I suspect that even some having done JSP's recently may have forgotten.

Arne
 
A

Andreas Leitgeb

Arne Vajhøj said:
I suspect that even some having done JSP's recently may have forgotten.

I know of a case, where the encodeURL was actually removed.

Some security-guys barfed on the session-id in the url-string.
They called it unsafe, for allowing easy session-takeover. (not
sure about the exact attack-vector they actually had in mind.)

Is that still an issue? Probably, the "secure" way is to
pass the sessionId as a plain parameter in an https-POST
request, or as a cookie in any of https-GET or https-POST.

What's current state of the art?

Does it matter for plain http, whether the jsessionId is
in the URL or in the still unencrypted other data? Surely
not for network-sniffers, but maybe it makes a difference
for simpler attacks?
 
A

Arne Vajhøj

I know of a case, where the encodeURL was actually removed.
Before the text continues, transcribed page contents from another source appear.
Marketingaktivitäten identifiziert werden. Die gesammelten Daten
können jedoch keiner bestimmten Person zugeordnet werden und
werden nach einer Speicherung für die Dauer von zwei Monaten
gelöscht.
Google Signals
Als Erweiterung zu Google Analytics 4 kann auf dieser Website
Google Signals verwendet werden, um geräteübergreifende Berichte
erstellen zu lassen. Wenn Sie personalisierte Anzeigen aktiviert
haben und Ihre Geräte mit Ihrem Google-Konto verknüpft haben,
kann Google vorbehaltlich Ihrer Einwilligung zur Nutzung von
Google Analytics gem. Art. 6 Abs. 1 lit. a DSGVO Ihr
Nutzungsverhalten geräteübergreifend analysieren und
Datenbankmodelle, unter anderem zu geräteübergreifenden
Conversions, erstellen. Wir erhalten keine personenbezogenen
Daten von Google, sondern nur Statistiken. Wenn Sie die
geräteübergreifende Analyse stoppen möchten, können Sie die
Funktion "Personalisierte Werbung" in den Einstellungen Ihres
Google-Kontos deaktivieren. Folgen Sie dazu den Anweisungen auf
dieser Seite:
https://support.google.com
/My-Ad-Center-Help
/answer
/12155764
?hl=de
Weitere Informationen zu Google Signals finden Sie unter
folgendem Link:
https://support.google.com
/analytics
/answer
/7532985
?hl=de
Some security-guys barfed on the session-id in the url-string.
They called it unsafe, for allowing easy session-takeover. (not
sure about the exact attack-vector they actually had in mind.)

Is that still an issue? Probably, the "secure" way is to
pass the sessionId as a plain parameter in an https-POST
request, or as a cookie in any of https-GET or https-POST.

What's current state of the art?

Does it matter for plain http, whether the jsessionId is
in the URL or in the still unencrypted other data? Surely
not for network-sniffers, but maybe it makes a difference
for simpler attacks?

I don't see it as a big security concern.

But sessions cookies are generally considered more secure
than URL rewriting.

I believe the concerns are that URL rewriting causes the
session id to end up in:
- server log files
- browser history
and practically nobody logs out explicitly, so the session id
will be valid N minutes after the user has stopped using the
web app.

To me that is not super critical problems, but YMMV.